Donald Trump está fuera de control. Tres semanas después de haber sido nominado candidato presidencial republicano y a tres meses de las elecciones del 8 de noviembre, los jerarcas del Partido han entrado en pánico ante la imposibilidad de aplacar el comportamiento perturbado de quien aspira a gobernar Estados Unidos a partir de enero.
“Es muy autodestructivo”, declaró el ex presidente de la Cámara de Representantes, Newt Gingrich, una de las voces conservadoras más respetadas. “No puede ganar la Presidencia actuando como lo está haciendo ahora”, aseguró.
El presidente del Comité Nacional Republicano (RNC), Reince Priebus, llamó a Trump para comunicarle su “frustración personal” y la de numerosos donantes con el desarrollo de la campaña y, en particular, con cómo ha manejado su enfrentamiento con los padres musulmanes del soldado estadunidense muerto en Irak. También le llamó el ex alcalde de Washington, Rudolph Giuliani, para sugerirle que “reinice” su campaña.
Pero la gota que colmó el vaso fue la negativa de Trump a respaldar al presidente de la Cámara Baja, Paul Ryan, que se enfrenta a elecciones primarias en su estado de Wisconsin este mes para renovar su escaño.
El presidente del Comité Nacional Republicano está furioso contra Trump por su desplante, según fuentes cercanas. “Se siente como un idiota”, señalaron en referencia a Priebus, quien dio la cara por Trump durante la Convención de Cleveland.
Pence se aparta. El comportamiento errático de Trump, que llevó a Rudolf Giuliani, otro peso pesado del Partido Republicano, a pedirle que “reinicie” su campaña, llevó ayer a su compañero de fórmula a marcar distancia de Trump.
Horas después del desplante del magnate a Ryan, en aparente venganza por haberle criticado por el asunto del militar musulmán muerto en combate, el candidato a vicepresidente, Mike Pence, hizo público su apoyo al líder de la cámara baja.
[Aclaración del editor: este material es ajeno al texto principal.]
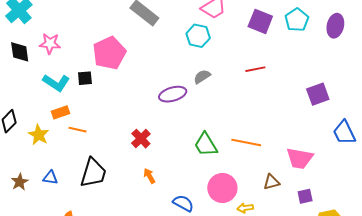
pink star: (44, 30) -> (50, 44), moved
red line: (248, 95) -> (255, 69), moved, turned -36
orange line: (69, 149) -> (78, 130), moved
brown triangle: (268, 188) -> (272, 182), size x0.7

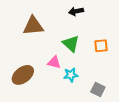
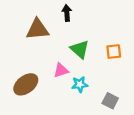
black arrow: (76, 11) -> (67, 13), moved, turned 96
pink triangle: (54, 62) -> (61, 70), turned -32

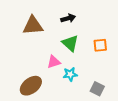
black arrow: (67, 13) -> (68, 18), moved, turned 80
brown ellipse: (26, 84) -> (31, 86), moved

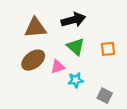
black arrow: (68, 18) -> (73, 20), size x1.5
brown ellipse: (31, 86) -> (33, 60), moved

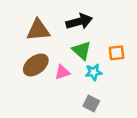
cyan star: (76, 80) -> (94, 72), moved
gray square: (105, 96) -> (91, 104), moved

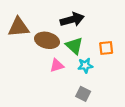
brown triangle: (38, 30) -> (19, 27), moved
brown ellipse: (36, 65) -> (47, 40), moved, turned 50

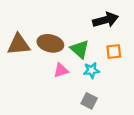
black arrow: (72, 20) -> (106, 20), moved
brown triangle: (19, 27) -> (19, 45), moved

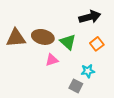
orange square: (114, 52) -> (97, 44), turned -32
cyan star: (91, 70) -> (88, 71), moved

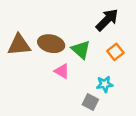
black arrow: (90, 17) -> (107, 20), turned -30
pink triangle: (52, 60) -> (62, 71), turned 48

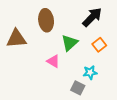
brown ellipse: (51, 44) -> (46, 20), moved, turned 70
green triangle: (81, 50) -> (70, 43), turned 36

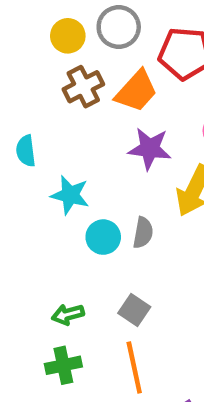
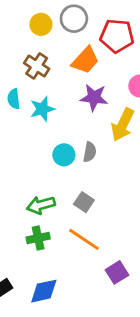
brown cross: (83, 87) -> (37, 66), moved, turned -30
cyan star: (70, 195) -> (42, 109), moved, turned -30
green arrow: (68, 314) -> (41, 205), size x1.4
orange line: (134, 367) -> (84, 239), turned -44

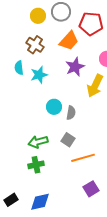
purple star: (94, 97) -> (75, 67), turned -30
gray semicircle: (90, 152) -> (71, 113), moved
orange line: (84, 239) -> (83, 158), moved, turned -50

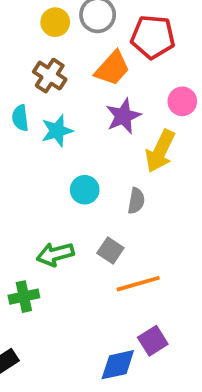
gray semicircle: (71, 113) -> (136, 201), moved
green cross: (36, 165) -> (24, 297), moved
blue diamond: (40, 202) -> (118, 365), moved

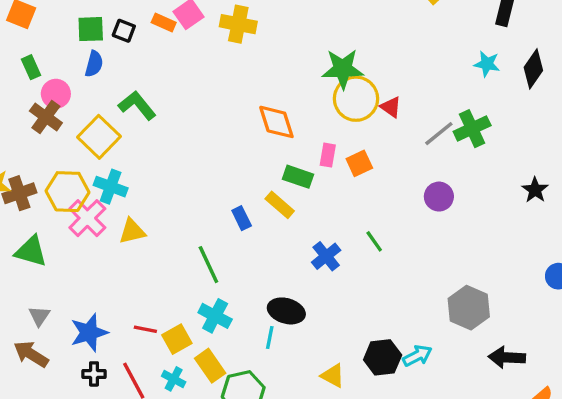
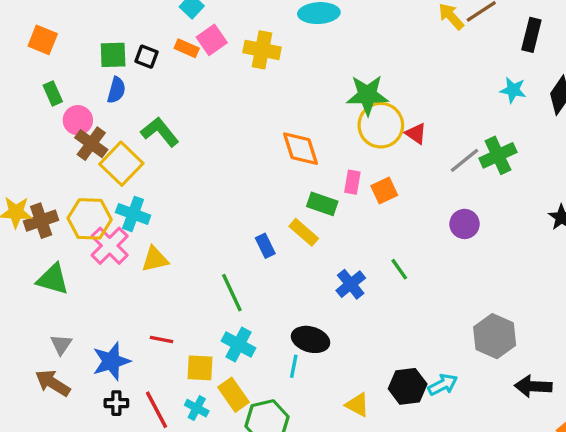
brown cross: (46, 117) -> (91, 144), moved
red line: (145, 329) -> (162, 339), moved
yellow square: (177, 339) -> (200, 368), turned 32

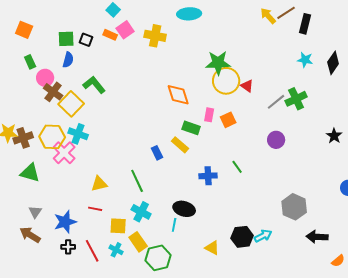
black rectangle: (531, 35) -> (305, 24), moved
yellow triangle: (155, 259) -> (99, 184), moved
blue cross: (351, 284) -> (208, 176), turned 36

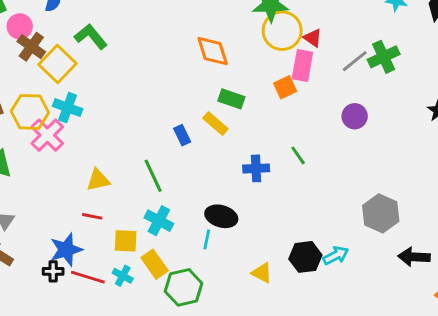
pink rectangle: (209, 115) -> (302, 66), moved, size x1.5
blue star: (65, 222) -> (66, 250), moved
red line: (92, 251) -> (88, 277), turned -45

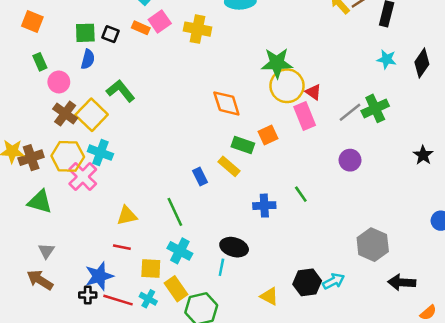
brown cross: (31, 47) -> (65, 114), moved
pink rectangle: (302, 66) -> (305, 116), turned -32
orange square: (285, 87) -> (268, 135), moved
Mientras tanto, continúa el goteo de deserciones en el campo republicano. Tras el anuncio el martes del congresista Richard Hanna de que su voto irá para la adversaria demócrata, ayer fue la presidenta de Hewlett Packard, Meg Whitman, republicana muy influyente, retiró su apoyo a Trump, porque “su carácter autoritario supondrá una amenaza”, y anunció que no sólo votará a Clinton, sino que hará una “considerable” donación para impedir la victoria del republicano.
¿Conspiración? Síntoma de la ansiedad que cunde entre los conservadores de EU es que estos días ha vuelto a algunas tertulias televisivas una teoría conspirativa según la cual Trump sería un aliado secreto de los Clinton para reventar la campaña republicana y asegurar la llegada de la ex secretaria de Estado a la Casa Blanca. Como recuerda el diario El País, el bulo se movió el verano pasado, cuando el magnate anunció que pugnaría por la candidatura y trascendió que poco antes había mantenido una charla por teléfono con el ex presidente Bill Clinton, de la que no ha trascendido nada.
Y a todo esto, Trump respondió ayer a la creciente tensión y división al interior del Partido Republicano con el siguiente tuit: “Hay una gran unidad en mi campaña, tal vez mayor que nunca antes. Quiero agradecer a todos por su enorme apoyo”.